SOURCE:

When vendors charge fees for materials in the public domain, which the Congressional Record certainly is, they in effect charge for access to this cleaned-up, digitized text.

So, here's how I resolved the problem. I asked vendors if they would sell me my preferred chunk of data itself at a more reasonable price.

ProQuest declined to negotiate, but Hein Online (another vendor of digitized government documents) agreed, so I bought, at my own expense, the text of the Congressional Record for the period 1873-1896 for a price I could accept. I now have it available for research. (Upon completing this transaction, I discovered that the University of North Texas Libraries, which present digitized version of the Congressional Record online ( ) would provide me with their data at no charge. There is only one catch: they use uncorrected OCR text, so I will have to spend some time finding ways to correct common errors within the corpus.

I thank the University of North Texas Libraries for the use of their data, and recommend them to other students and scholars. Their collections include a large amount of digitized Texas newspapers, as well as records of the Federal Communication Commission.

My experience with Hein Online led me to draw a parallel to another experience I have had with a vendor. In the past several years I have taken part in the activities of the Digital POWRR Project, which produced a study of digital preservation challenges and potential solutions at medium-sized and smaller colleges and universities lacking large financial resources. The study included the review of a number of applications or tools available for use in digital preservation activities. Among them we found a comprehensive, all-in-one product called Preservica. They made no pricing information available online. We had to call for a quote.

When we contacted their sales representative to ask if they might make the product available for testing at little or no cost, they immediately rejected us, explaining that they targeted very large institutions with suitable budgets, ranging from universities to state and national governments. Preservica is a version of a digital preservation product that the company originally sold to large corporations like banks. They sought out the deep pockets. 

Our white paper recommended that institutions unable to afford a product like Preservica adopt a one-step-at-a-time approach to digital preservation activities using sets of open-source tools in combinations suited to their particular needs.

One other thing happened in the process of doing the study, however. Through a frank and open exchange of views with members of the Digital POWRR team, Preservica executives became aware  that they were leaving money on the table by adopting a call-for-quote stance and pricing their product at a level that put it well out of reach of smaller, less prosperous institutions. We urged them to adopt a more transparent pricing policy and become aware of this other market, which is vast. There are only so many institutions with the resources necessary to buy Preservica at their initial price level. What happens when they all have acquired or constructed a digital preservation application? Where is the growth then?

Preservica executives changed their tune. They made their product available for testing at no charge. They have instituted a transparent, online pricing policy, and have devised versions of their product priced to suit more modest budgets.

I want to suggest that vendors of large sets of text materials do the same.

As more scholars and students, including those at institutions like my own, seek to take part in text mining activities they will confront a shortage of digitized, clean text due to the fact that their institutions cannot afford subscriptions to many online text products, much less an additional fee for preparation and delivery.

Vendors can reach these customers by making text materials available at more reasonable prices on an a la carte basis, as Hein Online did to me. 

If they do not, I fear that they will make a powerful contribution to the perpetuation of the existing situation: students and scholars at the wealthiest colleges and universities can do text mining with access to very large collections of suitable materials, while others may never find their corpus.

There is money on the table.

RECORD SET:
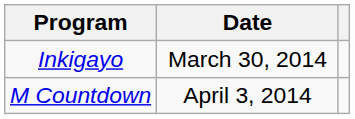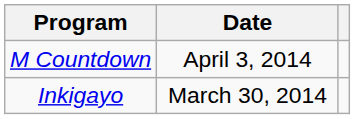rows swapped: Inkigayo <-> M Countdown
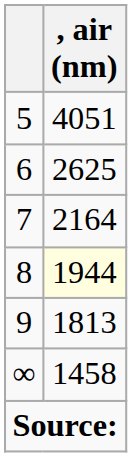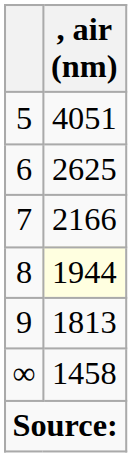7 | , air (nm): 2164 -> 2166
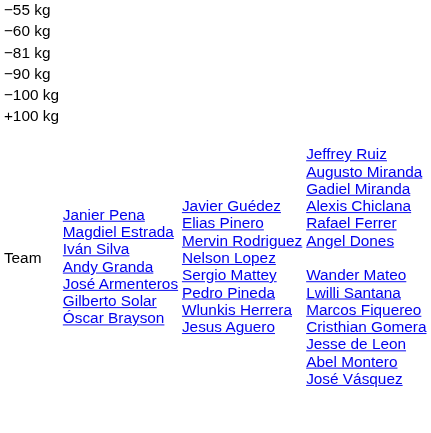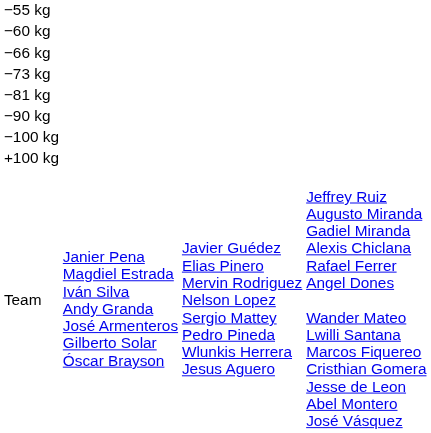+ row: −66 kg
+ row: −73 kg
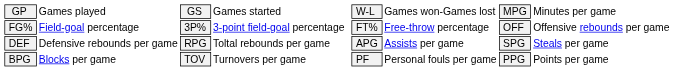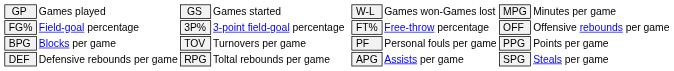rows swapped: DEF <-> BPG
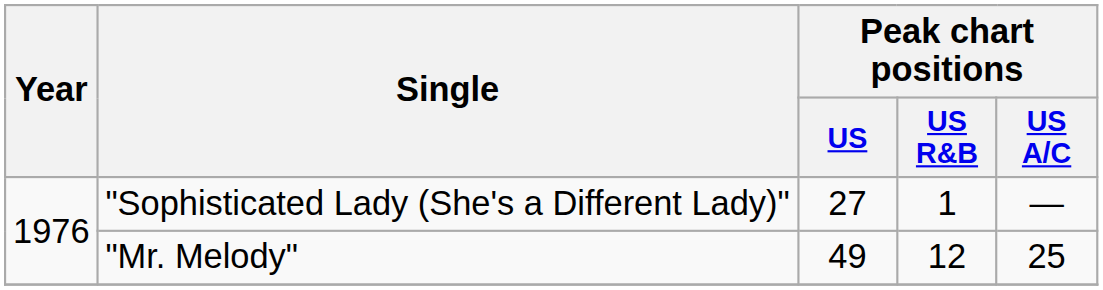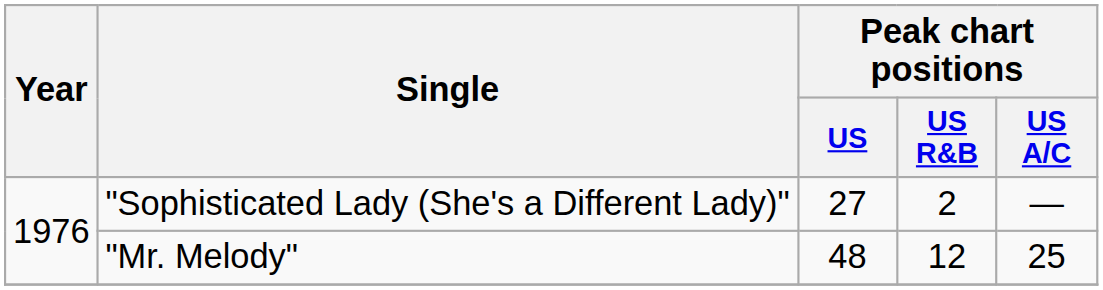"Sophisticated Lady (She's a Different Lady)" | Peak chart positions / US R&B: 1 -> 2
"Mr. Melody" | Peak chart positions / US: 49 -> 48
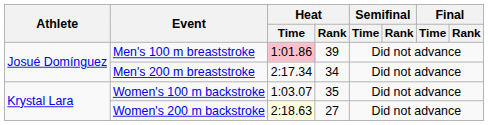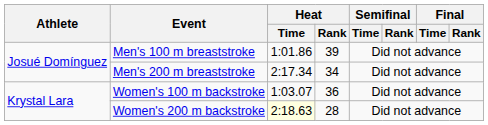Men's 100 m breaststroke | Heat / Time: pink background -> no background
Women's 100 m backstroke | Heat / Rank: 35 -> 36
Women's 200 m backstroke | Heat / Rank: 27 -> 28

WORK INSTRUCTIONS: In the piece on vendor pricing above, which vendor agreed to sell the writer the Congressional Record text, and for what years?

EXERCISE RESPONSE: Hein Online sold the text of the Congressional Record for 1873-1896.